Submitted to: Journal of Agricultural and Food Chemistry
Publication Type: Peer Reviewed Journal
Publication Acceptance Date: December 7, 1997
Publication Date: N/A
Interpretive Summary: The stem of the flax plant is the source of linen fiber that is of commercial importance in Europe and Asia. The growing and processing of flax for fiber is gaining interest in the United States. The buying and selling of flax fiber is currently based on its quality as determined by subjective evaluations conducted by expert graders. Consequently, in the US and world-wide, there is a need for rapid and objective analytical methods to determine the quality of flax fibers so that international trade of this commodity may be conducted objectively. This study represents preliminary work aimed at exploring the possibility of using near-infrared generated Raman signals to provide such an analytical method. As the first step in this work, the Raman spectra of pure chemical compounds, known to be present in flax stems, were used as models to assign those spectral signals in actual flax stems. Specific signals were observed for cellulose, hemicellulose, pectins, aromatics and waxes. Thus, all of the major chemical components in flax stems can be detected by the Raman method. These results indicate that this method has potential for the assessment of flax fiber quality and that quantitative analysis should prove successful.
Technical Abstract: Flax (Linum usitatissimum L.) stem and anatomical parts (bast, bast fibers, core, and cuticle/epidermis) were studied by near-infrared-Fourier transform-Raman (NIR-FT-Raman) spectroscopy to determine if the major chemical components of each could be detected by this method. The Raman spectra of flax stems and anatomical parts were compared to spectra of reference compounds that represent the major chemical components found in flax.
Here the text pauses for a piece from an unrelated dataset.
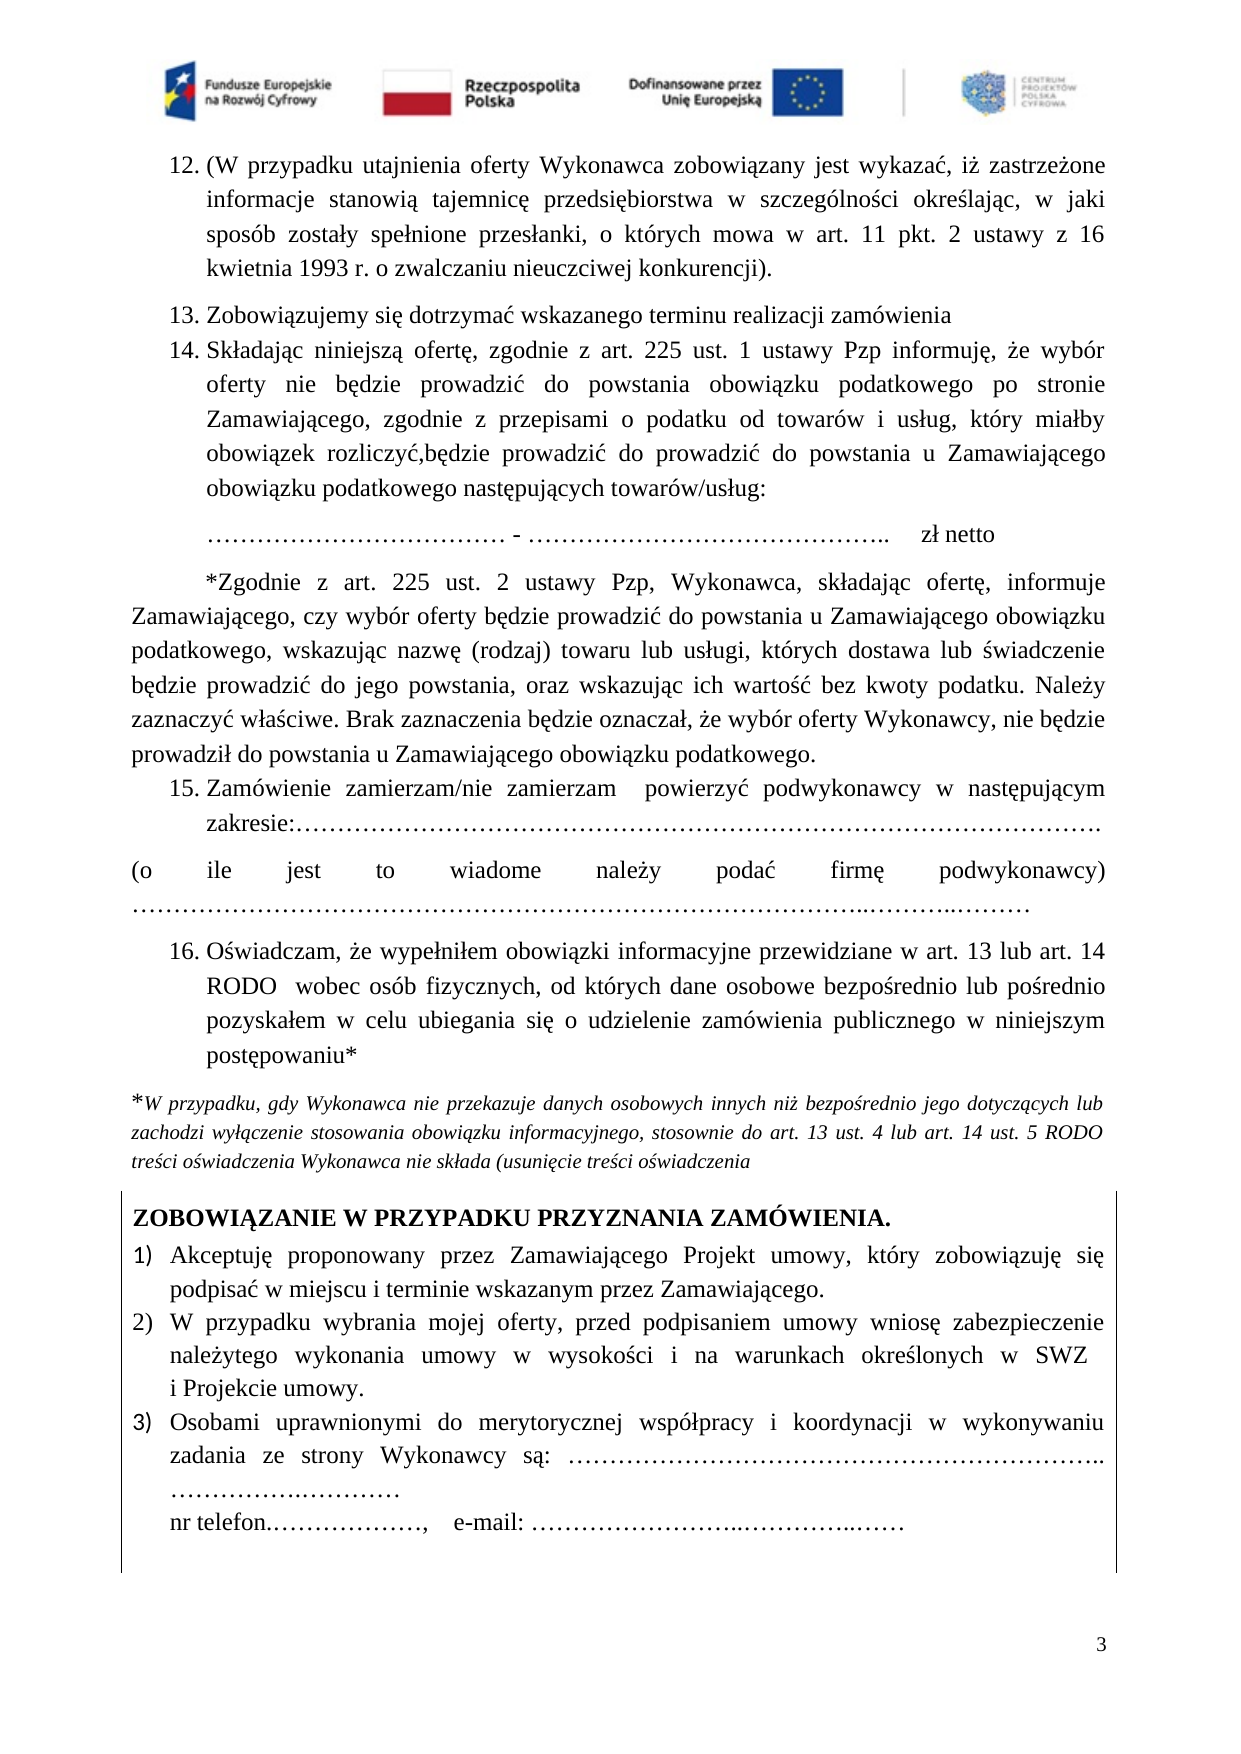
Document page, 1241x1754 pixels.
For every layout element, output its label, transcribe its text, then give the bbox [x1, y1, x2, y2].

The reference compounds included: arabinan, calcium pectate, cellulose, ferulic acid, galactan, glucomannan, lignin, methyl polygalacturonate, polygalacturonic acid, rhamnogalacturonan-I, syringaldehyde, stearyl stearate, trilinolenin, xylan, xyloglucan. Increases in the intensity of vibrations ca. 1095 and 380 cm*-1 in the fibers over those in whole stem, bast and core could be attributed to an increase in cellulose content. An increase in the signals in the region 515-470 cm*-1 over that ca. 380 cm*-1 suggests an increase in hemicellulosic polysaccharides in bast and fibers relative to that observed in stem and core. A weak signal for acidic pectins was detected in the region 860-850 cm*-1 in the bast, cuticle/epidermis, fibers and stem, but was not detectable in the core. Bands arising from aromatic ring stretch ca. 1601 cm*-1, gave the strongest absorbances in cuticle/epidermis, core and stem. Bands from waxes and fatty acid esters were detectable in the cuticle/epidermal tissue but not in other materials. These results indicate that NIR-FT-Raman can detect the major chemical components in flax in situ and provide a simple, rapid and noninvasive assessment of their relative amounts and location within the tissues of the flax plant.